University experts are looking for people from Scotland and beyond to transcribe thousands of hours of Gaelic-language recordings from some of the country’s most significant archives.
The project will expand the written and spoken examples of Scottish Gaelic available for automatic speech recognition, assisting computers to understand the language and turn it into text and other digital projects, researchers say.
In doing so, it aims to enrich Scotland’s cultural heritage and bolster research for Gaelic learners and hearing-impaired users world-wide.
Volunteers will be asked to transcribe archival recordings of traditional folklore into text. This will make online archive portals more useful for the public and researchers alike.
Sound archives
The project, Opening the Well, will transcribe the sounds of Scotland’s traditions held in two sound archives, which are presented on the Tobar an Dualchais/Kist o Riches web portal. It is an online resource that contains material from these archives and from the BBC.

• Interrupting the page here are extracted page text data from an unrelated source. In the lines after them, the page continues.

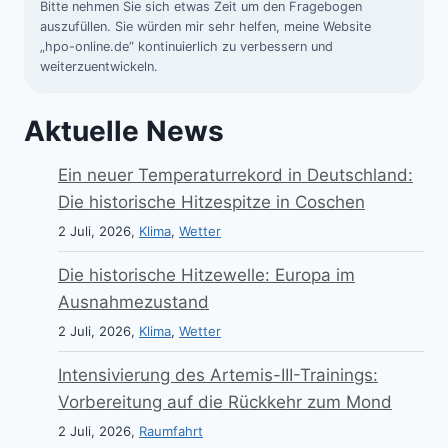
Bitte nehmen Sie sich etwas Zeit um den Fragebogen
auszufüllen. Sie würden mir sehr helfen, meine Website
„hpo-online.de“ kontinuierlich zu verbessern und
weiterzuentwickeln.
Aktuelle News
Ein neuer Temperaturrekord in Deutschland:
Die historische Hitzespitze in Coschen
2 Juli, 2026,
Klima
,
Wetter
Die historische Hitzewelle: Europa im
Ausnahmezustand
2 Juli, 2026,
Klima
,
Wetter
Intensivierung des Artemis-III-Trainings:
Vorbereitung auf die Rückkehr zum Mond
2 Juli, 2026,
Raumfahrt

Among them are 1,500 hours of Gaelic storytelling recordings from the School of Scottish Studies Archives, based at the University of Edinburgh, and The Canna Collection, in the care of the National Trust for Scotland.
Creating a community
Researchers say opening up this digital work will help create a community with volunteers sharing progress, tips and discussion.
Their transcription will allow full-text search, opening up thousands of pages of history, traditions and stories, for study.
Researchers will then assemble a large body of Gaelic language data and use it to generate a high-quality automatic speech recognition (ASR) system for media, education and research.
Speech recognition
Project leads say the data will advance Gaelic automatic speech recognition by supporting a system where computers can be given lots of spoken and written examples of Gaelic so they can recognise speech and accurately process the language.
It will also create machine learning datasets of Gaelic words, sentences and audio clips to help AI systems learn the patterns of the language.